Saluran televisi yang berbasis di Dubai, Al-Hadath TV, mengatakan bahwa pasukan keamanan telah mengepung rumah perdana menteri beberapa jam sebelum pemerintah mengeluarkan pernyataan resminya, Senin lalu.
“Setelah ia menolak untuk menjadi bagian dari kudeta, pasukan dari tentara menahan Perdana Menteri Abdallah Hamdok dan membawanya ke lokasi yang tidak diketahui,” ungkap pernyataan remsi Kementerian Informasi Sudan sebagaimana dilansir Al-Jazeera.
Selain PM Hamdok, pasukan keamanan Sudan juga menangkap beberapa anggota kepemimpinan sipil nasional. Beberapa pejabat yang mereka tangkap yaitu Menteri Perindustrian, Ibrahim al-Sheikh, dan Gubernur Khartoum, Ayman Khalid. Putri al-Sheikh dan Istri Khalid mengonfirmasi bahwa keluarganya dibawa dari rumah mereka sebelum fajar.
Selain kedua tokoh tersebut, pasukan keamanan Sudan juga menangkap Menteri Informasi Sudan, Hamza Baloul, penasihat media untuk Perdana Menteri, Faisal Mohammed Saleh dan juru bicara kedaulatan Sudan, Mohammed Al-Fiky Sulaiman.
Kudeta yang Gagal
Sudan berada di ujung tanduk sejak rencana kudeta gagal terjadi bulan lalu. Sejak itu, sejumlah tuduhan pahit antara kelompok militer dan sipil muncul seiring ide pembagian kekuasaan pasca penggulingan pemimpin lama mereka, Omar Al-Bashir.
Pada tahun 2019, Perdana Menteri Sudan saat itu, Omar Al-Bashir, terguling dari jabatannya pasca demonstrasi dan protes yang terjadi selama berbulan-bulan. Pihak-pihak terkait pun menyepakatai transisi politik pasca pemecatan Bashir guna mempersiapkan pemilihan umum pada akhir 2023 mendatang.
Al-Jazeera juga mengonfirmasi bahwa pasukan keamanan telah membatasi akses telekomunikasi di ibu kota Sudan, Khartoum. Akibatnya, sejumlah jaringan seluler terganggu dan membuat komunikasi antar warga via seluler menjadi sangat sulit.
“Militer juga telah memblokir semua jalan dan jembatan yang menuju kota Khartoum. Kami juga melihat tentara memblokir akses dan mereka memberi tahu kami bahwa ini adalah perintah. Mereka mengatakan akses ke kota Khartoum haris dibatasi. Ini menimbulkan kekhawatiran karena di situlah lembaga pemerintah berada.
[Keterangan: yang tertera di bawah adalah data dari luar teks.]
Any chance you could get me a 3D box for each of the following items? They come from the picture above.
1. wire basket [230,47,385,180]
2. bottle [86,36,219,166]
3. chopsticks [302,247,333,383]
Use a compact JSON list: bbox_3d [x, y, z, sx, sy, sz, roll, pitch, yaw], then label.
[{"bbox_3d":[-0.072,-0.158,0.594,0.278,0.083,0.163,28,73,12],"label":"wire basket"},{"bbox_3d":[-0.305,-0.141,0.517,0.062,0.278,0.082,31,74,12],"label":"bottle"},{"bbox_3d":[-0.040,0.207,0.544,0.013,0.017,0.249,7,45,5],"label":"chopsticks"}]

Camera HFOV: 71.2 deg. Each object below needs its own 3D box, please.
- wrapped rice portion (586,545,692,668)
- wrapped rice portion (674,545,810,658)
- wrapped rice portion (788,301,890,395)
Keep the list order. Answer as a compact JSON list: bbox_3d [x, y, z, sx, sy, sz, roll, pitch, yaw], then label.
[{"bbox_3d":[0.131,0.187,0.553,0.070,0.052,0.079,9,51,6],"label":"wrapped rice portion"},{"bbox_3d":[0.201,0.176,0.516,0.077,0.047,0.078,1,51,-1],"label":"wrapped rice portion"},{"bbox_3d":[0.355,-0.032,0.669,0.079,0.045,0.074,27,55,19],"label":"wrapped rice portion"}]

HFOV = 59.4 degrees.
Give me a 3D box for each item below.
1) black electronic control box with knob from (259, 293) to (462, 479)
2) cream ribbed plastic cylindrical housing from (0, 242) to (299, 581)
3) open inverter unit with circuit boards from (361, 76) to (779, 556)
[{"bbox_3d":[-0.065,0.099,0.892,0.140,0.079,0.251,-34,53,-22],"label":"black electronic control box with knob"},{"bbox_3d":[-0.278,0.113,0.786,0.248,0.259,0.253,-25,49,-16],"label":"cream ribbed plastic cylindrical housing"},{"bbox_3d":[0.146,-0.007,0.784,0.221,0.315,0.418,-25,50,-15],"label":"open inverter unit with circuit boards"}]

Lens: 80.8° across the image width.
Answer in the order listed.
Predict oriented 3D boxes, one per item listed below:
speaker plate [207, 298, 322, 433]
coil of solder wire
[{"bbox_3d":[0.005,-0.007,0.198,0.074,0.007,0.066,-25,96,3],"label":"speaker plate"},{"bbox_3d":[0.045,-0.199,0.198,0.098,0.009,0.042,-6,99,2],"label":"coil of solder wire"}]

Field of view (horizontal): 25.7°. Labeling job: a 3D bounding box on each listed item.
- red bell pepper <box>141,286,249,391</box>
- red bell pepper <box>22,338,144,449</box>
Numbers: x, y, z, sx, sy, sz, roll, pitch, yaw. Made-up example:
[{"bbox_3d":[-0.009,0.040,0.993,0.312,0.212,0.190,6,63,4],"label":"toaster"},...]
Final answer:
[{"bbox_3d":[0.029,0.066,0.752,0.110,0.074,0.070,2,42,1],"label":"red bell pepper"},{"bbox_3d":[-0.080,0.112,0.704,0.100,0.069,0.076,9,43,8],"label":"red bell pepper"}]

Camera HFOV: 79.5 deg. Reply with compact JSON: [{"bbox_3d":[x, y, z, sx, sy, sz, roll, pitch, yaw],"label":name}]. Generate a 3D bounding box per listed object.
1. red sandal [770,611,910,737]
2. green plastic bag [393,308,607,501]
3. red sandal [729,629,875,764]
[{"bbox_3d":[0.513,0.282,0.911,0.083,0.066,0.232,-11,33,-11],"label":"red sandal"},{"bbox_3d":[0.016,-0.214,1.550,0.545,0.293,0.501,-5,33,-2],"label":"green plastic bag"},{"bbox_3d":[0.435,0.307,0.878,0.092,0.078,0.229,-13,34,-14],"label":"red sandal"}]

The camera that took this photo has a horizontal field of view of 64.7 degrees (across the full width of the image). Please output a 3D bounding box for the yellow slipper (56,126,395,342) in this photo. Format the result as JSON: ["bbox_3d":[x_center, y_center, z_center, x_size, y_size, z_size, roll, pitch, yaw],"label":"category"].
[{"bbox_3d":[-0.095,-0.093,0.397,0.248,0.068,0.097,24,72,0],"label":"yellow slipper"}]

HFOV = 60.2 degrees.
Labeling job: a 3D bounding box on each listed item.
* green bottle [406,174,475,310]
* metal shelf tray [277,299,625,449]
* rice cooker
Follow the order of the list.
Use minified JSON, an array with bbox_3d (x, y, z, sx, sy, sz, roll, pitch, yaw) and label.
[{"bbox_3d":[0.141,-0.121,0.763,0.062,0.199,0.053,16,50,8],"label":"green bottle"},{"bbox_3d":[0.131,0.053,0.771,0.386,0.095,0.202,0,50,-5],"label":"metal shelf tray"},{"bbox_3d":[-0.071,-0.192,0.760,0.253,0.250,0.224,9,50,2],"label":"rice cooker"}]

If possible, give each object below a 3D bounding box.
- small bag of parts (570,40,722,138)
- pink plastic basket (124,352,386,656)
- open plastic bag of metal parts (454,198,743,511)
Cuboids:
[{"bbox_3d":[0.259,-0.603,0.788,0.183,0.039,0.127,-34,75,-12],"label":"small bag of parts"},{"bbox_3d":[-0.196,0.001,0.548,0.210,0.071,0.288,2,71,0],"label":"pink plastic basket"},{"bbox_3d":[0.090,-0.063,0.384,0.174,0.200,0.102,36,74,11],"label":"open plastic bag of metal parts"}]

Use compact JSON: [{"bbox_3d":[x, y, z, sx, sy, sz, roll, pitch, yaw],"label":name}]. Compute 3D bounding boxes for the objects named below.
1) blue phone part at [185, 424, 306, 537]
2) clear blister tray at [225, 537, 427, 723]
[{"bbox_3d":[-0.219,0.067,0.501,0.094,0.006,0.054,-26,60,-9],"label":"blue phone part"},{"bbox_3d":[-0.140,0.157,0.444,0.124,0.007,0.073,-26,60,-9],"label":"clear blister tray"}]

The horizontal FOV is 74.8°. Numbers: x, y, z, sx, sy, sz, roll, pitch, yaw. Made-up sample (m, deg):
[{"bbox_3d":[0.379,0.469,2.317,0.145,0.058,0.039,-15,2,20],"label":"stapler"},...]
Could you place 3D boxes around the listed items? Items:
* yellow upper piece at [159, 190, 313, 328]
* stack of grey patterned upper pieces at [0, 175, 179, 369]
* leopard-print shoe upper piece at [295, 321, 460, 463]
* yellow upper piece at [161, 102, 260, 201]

Di situlah istana kepresidenan dan kantor perdana menteri berada,” papar jurnalis Al-Jazeera, Hiba Morgan.
Pekan lalu, puluhan ribu warga Sudan melakukan demonstrasi di sejumlah kota untuk mendukung transisi kekuasaan penuh kepada warga sipil. Para demonstran juga melakukan aksi duduk selama berhari-hari di luar istana presiden di Khartoum untuk menutut kembalinya kekuasaan militer.
Sebelumnya, Hamdok mengatakan bahwa perpecahan dalam pemerintahan sementara merupakan krisis terburuk dan paling berbahaya yang terjadi pada masa transisi di Sudan.